------ Given passage ------
This Kind of Punishment played only 14 live shows in their lifetime, a deliberate reaction to NP’s long live list, but most were telling and well remembered. In August 1984, they joined The Great Unwashed at Auckland’s Gluepot and Windsor Castle. This Kind of Punishment returned to The Gluepot with The Expendables for Campus Radio night on September 13. They were support act to Hunters and Collectors at the Galaxy, Auckland, in February 1985.
The May-Days tour with The Expendables took in Ashburton, Timaru, Christchurch (twice) and Dunedin in May 1985. Peter Jefferies compiled the best of the live tracks from the tour, including a stunning ‘From The Diary of Hermann Doubt’ for Live’85, an early Xpressway Records tape released in 1988.
Their final Auckland shows were as part of The Nitpicker’s Picnic, a two night multi-media event staged in Auckland University’s Maidment Theatre in July 1985. The two and a half hour showcase of music, film and dance put Emma Peel, David Clarkson, the Von Trans Sisters, the Salivation Army, Chris Knox and Te Kanikani O Te Rangitihi onstage, among others.
The 10-song TKP set drew on all their records with definitive versions of ‘After The Fact’ and ‘Two Minutes Drowning’ as high points. “There was a raw, exciting edge to TKP’s performance as it reached great heights of execution on both nights, especially with ‘After The Fact’, ‘Two Minutes Drowning’ and ‘The Sleepwalker,” RipItUp reported. TKP ended the show with “a manic barely controlled Sister Ray”. There were plans to release tapes of the show in the 1990s, but the record didn’t eventuate.
In August 1985, a new EP Five By Four was recorded by the touring TKP, which now included Johnny Pierce on bass. Reacting to the sparseness and gestation of the first two albums, Five By Four was “More spontaneous, in reaction to Beard of Bees’ long, slow methodical approach,” Peter Jefferies remembers. “It was done in a week, very rowdy and noisy and electric just to get away from classical things and acoustic instruments and piano.”
The EP features the aforementioned slower version of ‘Out Of My Hands’, inspired by Jefferies’ father’s mistaken playing of an NPs’ EP at the wrong speed. To emulate that sound, Graeme Jefferies was forced to find a mid key on his guitar where he could only play a few picked notes. “It sounds like a psalm to me,” Peter Jefferies said.
Five By Four was released quickly, in reaction to the group’s frustration with the slowness of their first album’s release. Peter Jefferies rang up Roger Shepherd at Flying Nun Records and told him, “If you release it in three months you can have it otherwise don’t expect anything from us again.”
------
-- Work order 1 --
Copy the stretch of the passage on This Kind of Punishment from "This Kind of Punishment played" through "released in 1988.".
------ Extracted entries ------
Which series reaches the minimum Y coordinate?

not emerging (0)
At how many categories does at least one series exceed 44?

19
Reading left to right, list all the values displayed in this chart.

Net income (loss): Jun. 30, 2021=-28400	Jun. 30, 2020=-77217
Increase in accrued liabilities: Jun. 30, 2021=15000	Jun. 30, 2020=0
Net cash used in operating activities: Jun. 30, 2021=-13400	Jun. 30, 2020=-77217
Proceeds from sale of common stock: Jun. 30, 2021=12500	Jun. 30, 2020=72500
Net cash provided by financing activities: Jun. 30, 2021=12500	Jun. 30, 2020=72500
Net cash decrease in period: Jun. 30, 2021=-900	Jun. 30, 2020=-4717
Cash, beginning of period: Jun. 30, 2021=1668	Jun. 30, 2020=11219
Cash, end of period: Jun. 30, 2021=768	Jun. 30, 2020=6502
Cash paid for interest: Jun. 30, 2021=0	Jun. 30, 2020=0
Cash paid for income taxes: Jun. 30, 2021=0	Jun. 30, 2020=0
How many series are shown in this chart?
------
-- Work order 2 --
Report each line in the records that contains the string "chart".

-- Output 1 --
This Kind of Punishment played only 14 live shows in their lifetime, a deliberate reaction to NP’s long live list, but most were telling and well remembered. In August 1984, they joined The Great Unwashed at Auckland’s Gluepot and Windsor Castle. This Kind of Punishment returned to The Gluepot with The Expendables for Campus Radio night on September 13. They were support act to Hunters and Collectors at the Galaxy, Auckland, in February 1985.
The May-Days tour with The Expendables took in Ashburton, Timaru, Christchurch (twice) and Dunedin in May 1985. Peter Jefferies compiled the best of the live tracks from the tour, including a stunning ‘From The Diary of Hermann Doubt’ for Live’85, an early Xpressway Records tape released in 1988.

-- Output 2 --
Reading left to right, list all the values displayed in this chart.
How many series are shown in this chart?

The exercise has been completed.